Het plan in het kort. In deze tijd werken bijna alle ambtenaren thuis. Het moet dus mogelijk zijn om in één week 1450 ambtenaren vrij te maken. Ambtenaren van de provincie en van de 25 gemeenten. Wanneer ze alle 1450 per dag 8 uur werken en ieder uur 2 bedrijven bellen zijn in één week alle bedrijven in Overijssel gebeld. Aan de hand van een format wordt aan de bedrijven gevraagd hoe het nu met ze gaat, of ze het volhouden, of het lukt om van de landelijke regelingen gebruik te maken, of ze hierbij hulp behoeven, of ze niet tussen wal en schip zijn geraakt en of ze acute financiële steun (renteloze lening of subsidie) van de provincie nodig hebben. Plus, de provincie gaat actief de gemeenten begeleiden, want de 25 gemeenten krijgen natuurlijk te maken met veel ZZP’ers die bijzondere bijstand aanvragen. Veel gemeenten verkeren in financieel zwaar weer en ook zij hebben wellicht steun nodig bij het verwerken en het uitbetalen van de uitkeringen. Misschien is het nodig als provincie om hierbij een verbindingsrol op te pakken richting Den Haag. En desnoods de gemeenten van liquide middelen te voorzien.
Met de opgehaalde informatie kan zeer gericht beleid worden gevoerd. Bedoeld om te voorkomen dat bedrijven omvallen en veel mensen werkloos worden. Want de landelijke regelingen hebben geen betrekking op alle bedrijfskosten van een bedrijf. Slechts op de loonkosten. De bijdrage van € 4.000 is natuurlijk niet kostendekkend. En de staat van de regionale economie, van de bedrijven wordt meteen inzichtelijk gemaakt.
De provincie in een proactieve rol in plaats van een afwachtende. Leuk om per week 4 bedrijven virtueel te bezoeken, maar dit zet geen zoden aan de dijk. Niet wachten totdat ondernemers in alle staten bellen, maar zelf onze ondernemers bellen. Laten zien dat we zij aan zij dit gevecht aan gaan. Niet met woorden maar met daden. Er ligt genoeg geld op de planken om een operatie als deze te ondersteunen. Plus, andere projecten kunnen worden afgesteld of zelfs uitgesteld. Het is een kwestie van prioritering. Wat vind je als provincie nu belangrijk?
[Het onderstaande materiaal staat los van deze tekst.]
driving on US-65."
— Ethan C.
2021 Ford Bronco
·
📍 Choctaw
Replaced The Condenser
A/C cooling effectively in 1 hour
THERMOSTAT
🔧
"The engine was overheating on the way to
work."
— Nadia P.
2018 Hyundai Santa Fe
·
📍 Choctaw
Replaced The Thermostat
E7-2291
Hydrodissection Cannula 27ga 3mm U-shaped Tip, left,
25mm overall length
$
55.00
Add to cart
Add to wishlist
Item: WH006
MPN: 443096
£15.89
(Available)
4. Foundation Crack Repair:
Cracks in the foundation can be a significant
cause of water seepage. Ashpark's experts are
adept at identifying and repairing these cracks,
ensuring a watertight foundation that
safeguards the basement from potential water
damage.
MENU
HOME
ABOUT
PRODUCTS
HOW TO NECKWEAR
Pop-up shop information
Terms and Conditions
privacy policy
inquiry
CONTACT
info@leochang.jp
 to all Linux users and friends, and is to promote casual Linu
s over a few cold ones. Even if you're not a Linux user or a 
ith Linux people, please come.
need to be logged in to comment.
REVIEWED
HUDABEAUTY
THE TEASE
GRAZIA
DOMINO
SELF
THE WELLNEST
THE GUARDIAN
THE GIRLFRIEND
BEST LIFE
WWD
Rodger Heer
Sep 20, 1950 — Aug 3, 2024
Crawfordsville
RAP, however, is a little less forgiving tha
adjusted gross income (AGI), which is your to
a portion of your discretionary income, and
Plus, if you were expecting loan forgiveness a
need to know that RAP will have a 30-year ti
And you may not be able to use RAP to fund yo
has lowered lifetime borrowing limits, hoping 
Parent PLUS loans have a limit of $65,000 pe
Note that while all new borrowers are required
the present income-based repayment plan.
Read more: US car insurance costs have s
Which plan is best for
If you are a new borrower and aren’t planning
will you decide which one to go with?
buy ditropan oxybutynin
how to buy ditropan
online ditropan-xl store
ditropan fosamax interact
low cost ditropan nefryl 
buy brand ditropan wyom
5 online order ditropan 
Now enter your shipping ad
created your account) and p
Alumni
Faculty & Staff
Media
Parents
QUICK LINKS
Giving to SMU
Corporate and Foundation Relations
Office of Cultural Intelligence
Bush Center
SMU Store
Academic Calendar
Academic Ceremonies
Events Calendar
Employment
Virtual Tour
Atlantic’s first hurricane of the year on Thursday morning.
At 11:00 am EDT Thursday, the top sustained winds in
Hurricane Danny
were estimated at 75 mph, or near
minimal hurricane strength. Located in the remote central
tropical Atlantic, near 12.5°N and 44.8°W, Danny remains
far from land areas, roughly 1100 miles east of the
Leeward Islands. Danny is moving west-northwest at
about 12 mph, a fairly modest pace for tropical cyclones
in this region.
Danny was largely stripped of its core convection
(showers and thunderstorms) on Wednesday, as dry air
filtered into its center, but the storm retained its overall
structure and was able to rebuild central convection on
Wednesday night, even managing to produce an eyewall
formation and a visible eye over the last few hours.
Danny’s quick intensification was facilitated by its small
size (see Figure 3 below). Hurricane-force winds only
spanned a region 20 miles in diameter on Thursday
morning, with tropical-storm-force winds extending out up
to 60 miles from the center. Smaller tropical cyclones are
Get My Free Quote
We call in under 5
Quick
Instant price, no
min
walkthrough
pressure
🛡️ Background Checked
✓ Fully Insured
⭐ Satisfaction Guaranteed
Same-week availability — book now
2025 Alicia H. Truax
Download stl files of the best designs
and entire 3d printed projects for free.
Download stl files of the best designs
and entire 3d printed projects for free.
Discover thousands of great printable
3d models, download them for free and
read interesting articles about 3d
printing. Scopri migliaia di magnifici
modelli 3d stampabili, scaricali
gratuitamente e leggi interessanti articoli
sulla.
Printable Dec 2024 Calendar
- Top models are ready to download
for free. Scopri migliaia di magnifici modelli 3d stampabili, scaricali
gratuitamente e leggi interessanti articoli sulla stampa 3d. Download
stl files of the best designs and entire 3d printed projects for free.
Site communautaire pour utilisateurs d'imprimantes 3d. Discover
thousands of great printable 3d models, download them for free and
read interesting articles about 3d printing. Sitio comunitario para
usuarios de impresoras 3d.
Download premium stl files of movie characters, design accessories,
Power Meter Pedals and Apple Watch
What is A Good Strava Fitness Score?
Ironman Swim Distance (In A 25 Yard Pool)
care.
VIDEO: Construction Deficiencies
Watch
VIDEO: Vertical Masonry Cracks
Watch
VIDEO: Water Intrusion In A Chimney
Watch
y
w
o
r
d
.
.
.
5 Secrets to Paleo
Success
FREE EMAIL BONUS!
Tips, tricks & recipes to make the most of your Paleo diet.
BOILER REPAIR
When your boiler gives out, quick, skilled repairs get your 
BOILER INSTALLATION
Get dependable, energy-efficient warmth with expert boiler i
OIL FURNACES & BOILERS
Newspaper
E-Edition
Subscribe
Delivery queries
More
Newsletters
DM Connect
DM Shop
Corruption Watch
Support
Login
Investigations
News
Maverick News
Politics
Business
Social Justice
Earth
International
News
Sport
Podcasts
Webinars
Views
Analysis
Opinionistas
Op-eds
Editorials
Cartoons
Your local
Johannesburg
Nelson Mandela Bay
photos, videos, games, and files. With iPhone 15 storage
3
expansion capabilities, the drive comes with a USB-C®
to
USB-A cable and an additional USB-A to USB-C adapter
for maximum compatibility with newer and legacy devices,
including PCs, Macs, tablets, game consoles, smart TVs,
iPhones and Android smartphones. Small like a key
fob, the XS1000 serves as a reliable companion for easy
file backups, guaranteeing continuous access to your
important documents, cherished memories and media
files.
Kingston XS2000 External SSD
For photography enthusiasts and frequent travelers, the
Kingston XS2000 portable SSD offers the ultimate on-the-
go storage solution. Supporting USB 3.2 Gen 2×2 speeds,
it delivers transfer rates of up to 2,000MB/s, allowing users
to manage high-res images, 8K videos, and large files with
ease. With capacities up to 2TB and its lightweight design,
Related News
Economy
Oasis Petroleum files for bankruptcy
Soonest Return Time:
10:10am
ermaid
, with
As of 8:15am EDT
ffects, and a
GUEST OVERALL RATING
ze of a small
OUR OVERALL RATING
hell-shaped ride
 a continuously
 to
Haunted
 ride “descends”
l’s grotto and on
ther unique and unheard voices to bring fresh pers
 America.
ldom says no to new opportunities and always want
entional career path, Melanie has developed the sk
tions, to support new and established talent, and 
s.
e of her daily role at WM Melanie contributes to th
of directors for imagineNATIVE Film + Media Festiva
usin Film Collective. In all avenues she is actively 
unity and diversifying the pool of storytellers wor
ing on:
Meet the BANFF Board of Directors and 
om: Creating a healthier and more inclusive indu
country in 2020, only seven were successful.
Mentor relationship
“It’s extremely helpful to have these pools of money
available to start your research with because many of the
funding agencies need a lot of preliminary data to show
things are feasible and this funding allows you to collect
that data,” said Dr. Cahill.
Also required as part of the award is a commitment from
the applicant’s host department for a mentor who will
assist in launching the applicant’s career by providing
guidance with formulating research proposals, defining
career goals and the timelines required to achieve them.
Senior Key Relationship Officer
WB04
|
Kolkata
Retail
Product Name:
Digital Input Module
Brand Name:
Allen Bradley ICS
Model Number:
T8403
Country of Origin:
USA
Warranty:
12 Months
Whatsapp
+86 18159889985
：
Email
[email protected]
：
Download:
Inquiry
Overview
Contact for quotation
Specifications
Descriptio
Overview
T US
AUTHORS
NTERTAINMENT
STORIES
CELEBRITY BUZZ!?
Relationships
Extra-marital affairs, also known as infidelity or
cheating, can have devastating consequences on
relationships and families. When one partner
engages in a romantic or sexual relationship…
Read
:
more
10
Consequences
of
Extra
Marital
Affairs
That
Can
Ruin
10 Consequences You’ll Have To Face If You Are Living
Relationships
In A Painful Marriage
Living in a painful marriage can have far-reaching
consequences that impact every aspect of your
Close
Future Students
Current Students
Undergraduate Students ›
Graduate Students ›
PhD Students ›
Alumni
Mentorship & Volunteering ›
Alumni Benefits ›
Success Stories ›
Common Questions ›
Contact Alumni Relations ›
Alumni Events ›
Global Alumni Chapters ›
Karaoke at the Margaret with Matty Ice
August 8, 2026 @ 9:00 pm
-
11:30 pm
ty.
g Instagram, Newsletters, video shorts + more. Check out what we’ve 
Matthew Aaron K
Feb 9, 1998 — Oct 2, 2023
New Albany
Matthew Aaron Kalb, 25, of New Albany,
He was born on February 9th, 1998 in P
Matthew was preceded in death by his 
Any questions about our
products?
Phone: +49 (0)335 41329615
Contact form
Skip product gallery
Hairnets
We zien helaas nu een provincie die wacht aan de telefoon tot dat er gebeld wordt. Draai het om: pak de telefoon en bel al die ondernemers die voor onze banen zorgen. Trek desnoods verloven in, net als in de gezondheidszorg. Maak het verschil. Provincie, laat zien dat je geen overbodig orgaan bent. Provincie, pak de regie. Nu heb je die kans! Samen verslaan we het virus. Maar dan ook echt samen. Ondersteun als provincie onze ondernemers. Help ze met de aanvragen voor de landelijke voorzieningen, help ze als het nodig is financieel en ondersteun de gemeentes bij hun aanvragen voor bijzondere bijstand.
Toon leiderschap!
Tot slot. De PVV Overijssel heeft onlangs geopperd om een Noodfonds in het leven te roepen om allerlei maatschappelijke initiatieven te ondersteunen. Initiatieven die vaak als doel hebben om de kwetsbaren onder ons te steunen in deze tijd. Maar ook hier geen steun van het openbaar bestuur in Overijssel. Jammer.